Le dialogue entre Champion Iron et la Nation innue évolue dans une perspective de développement durable à long terme, se réjouit M. Cataford. Il porte aussi sur les emplois, la participation d’entreprises autochtones en sous-traitance et le respect de l’environnement.

Entrevue avec David Cataford, président et chef de direction Champion Iron

Champion Iron proposera des activités de recueillement permettant de découvrir les réalités autochtones lors de la Journée Vérité et Réconciliation 2022. Les bonnes relations entre la compagnie minière qui doublera sa production de fer et les Innus sont appelées à évoluer. Le président et chef de direction David Cataford veut montrer la sincérité de la démarche de Champion Iron et se dit ouvert à d’autres partenariats.
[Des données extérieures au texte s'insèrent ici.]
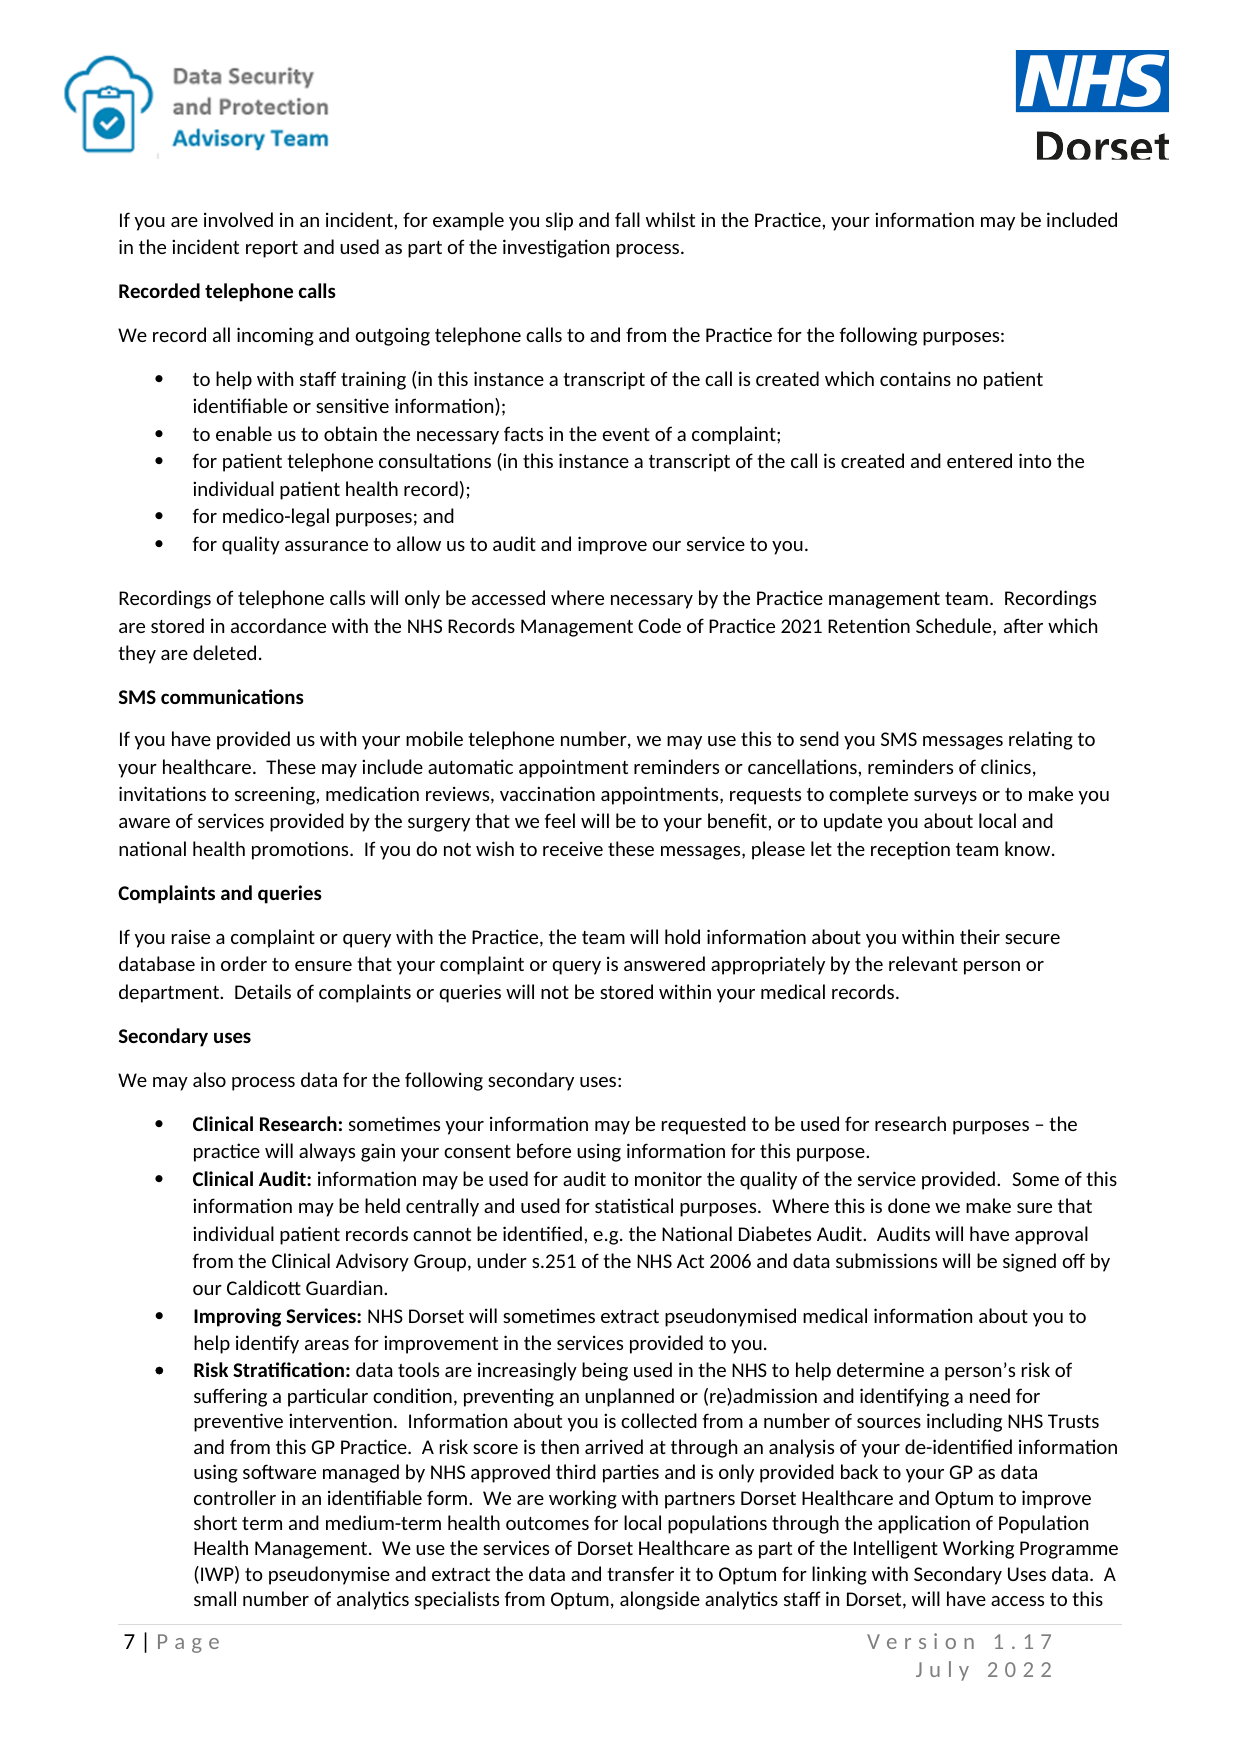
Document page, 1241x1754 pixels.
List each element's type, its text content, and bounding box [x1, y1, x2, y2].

list Risk Stratification: data tools are increasingly being used in the NHS to help determine a person’s risk of suffering a particular condition, preventing an unplanned or (re)admission and identifying a need for preventive intervention. Information about you is collected from a number of sources including NHS Trusts and from this GP Practice. A risk score is then arrived at through an analysis of your de-identified information using software managed by NHS approved third parties and is only provided back to your GP as data controller in an identifiable form. We are working with partners Dorset Healthcare and Optum to improve short term and medium-term health outcomes for local populations through the application of Population Health Management. We use the services of Dorset Healthcare as part of the Intelligent Working Programme (IWP) to pseudonymise and extract the data and transfer it to Optum for linking with Secondary Uses data. A small number of analytics specialists from Optum, alongside analytics staff in Dorset, will have access to this pseudonymised data. Risk stratification enables your GP to focus on preventing ill health and not just the treatment of sickness. If necessary, your GP may be able to offer you additional services. [156, 1358, 1122, 1612]
text SMS communications [118, 684, 1122, 710]
subtitle If you have provided us with your mobile telephone number, we may use this to send you SMS messages relating to your healthcare. These may include automatic appointment reminders or cancellations, reminders of clinics, invitations to screening, medication reviews, vaccination appointments, requests to complete surveys or to make you aware of services provided by the surgery that we feel will be to your benefit, or to update you about local and national health promotions. If you do not wish to receive these messages, please let the reception team know. [118, 726, 1122, 861]
subtitle to enable us to obtain the necessary facts in the event of a complaint; [155, 421, 1122, 447]
text If you raise a complaint or query with the Practice, the team will hold information about you within their secure database in order to ensure that your complaint or query is answered appropriately by the relevant person or department. Details of complaints or queries will not be stored within your medical records. [118, 924, 1122, 1004]
list Clinical Research: sometimes your information may be requested to be used for research purposes – the practice will always gain your consent before using information for this purpose. [155, 1111, 1122, 1164]
subtitle Recordings of telephone calls will only be accessed where necessary by the Practice management team. Recordings are stored in accordance with the NHS Records Management Code of Practice 2021 Retention Schedule, after which they are deleted. [118, 586, 1122, 666]
subtitle Secondary uses [118, 1023, 1122, 1048]
subtitle for quality assurance to allow us to audit and improve our service to you. [155, 531, 1122, 556]
subtitle Recorded telephone calls [118, 278, 1122, 304]
subtitle Complaints and queries [118, 880, 1122, 906]
picture [62, 45, 328, 158]
subtitle to help with staff training (in this instance a transcript of the call is created which contains no patient identifiable or sensitive information); [155, 366, 1122, 419]
list Clinical Audit: information may be used for audit to monitor the quality of the service provided. Some of this information may be held centrally and used for statistical purposes. Where this is done we make sure that individual patient records cannot be identified, e.g. the National Diabetes Audit. Audits will have approval from the Clinical Advisory Group, under s.251 of the NHS Act 2006 and data submissions will be signed off by our Caldicott Guardian. [155, 1166, 1122, 1301]
subtitle We record all incoming and outgoing telephone calls to and from the Practice for the following purposes: [118, 322, 1122, 348]
subtitle for patient telephone consultations (in this instance a transcript of the call is created and entered into the individual patient health record); [155, 448, 1122, 501]
text If you are involved in an incident, for example you slip and fall whilst in the Practice, your information may be included in the incident report and used as part of the investigation process. [118, 207, 1122, 259]
text We may also process data for the following secondary uses: [118, 1067, 1122, 1092]
picture [1015, 50, 1169, 160]
subtitle for medico-legal purposes; and [155, 503, 1122, 529]
list Improving Services: NHS Dorset will sometimes extract pseudonymised medical information about you to help identify areas for improvement in the services provided to you. [156, 1303, 1122, 1356]
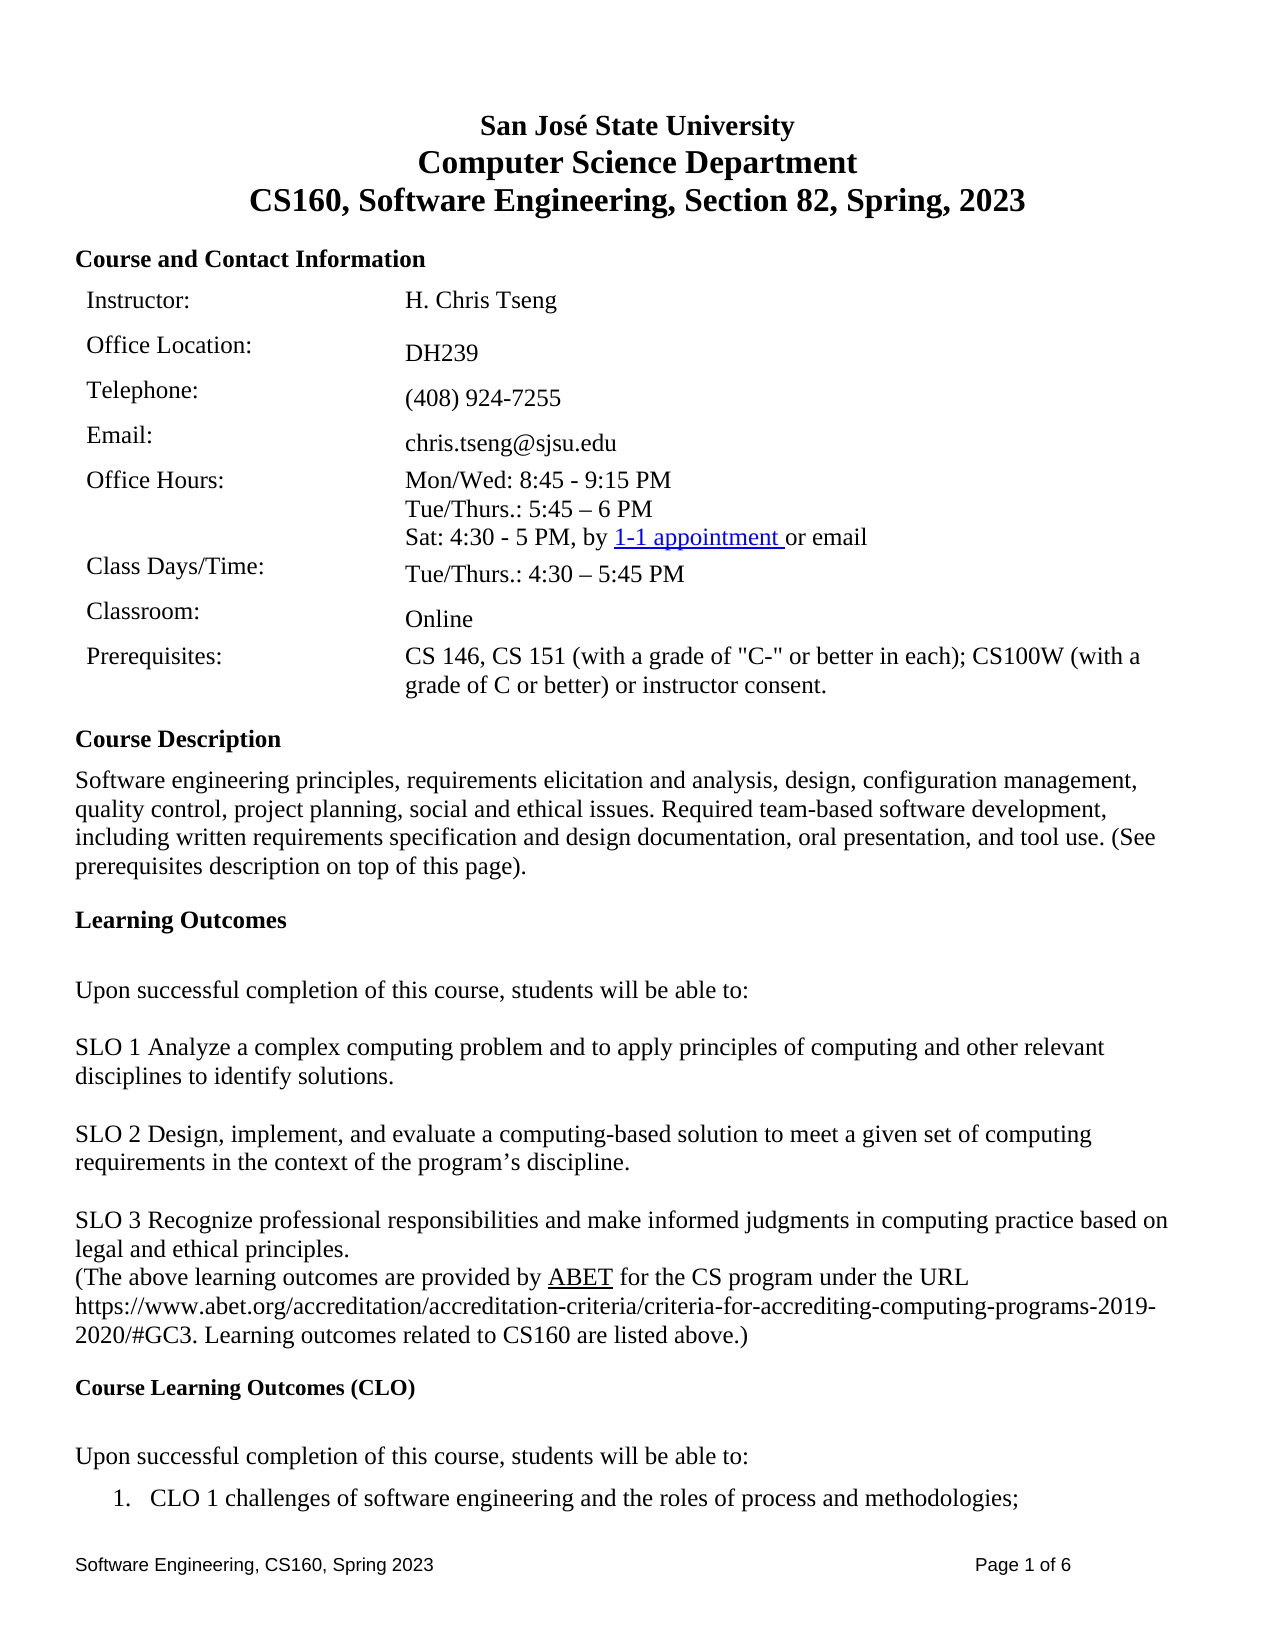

Le syndicat des Métallos qui représente les employés de Champion à Fermont et Sept-Îles salue l’initiative de la compagnie. « Nous sommes heureux de voir ce nouveau congé hautement symbolique s’ajouter à la convention collective. Nous partageons un grand territoire avec les Autochtones. C’est important pour nous de marquer une volonté de cohabitation», fait valoir le président de la section locale du syndicat, Yves Lapierre.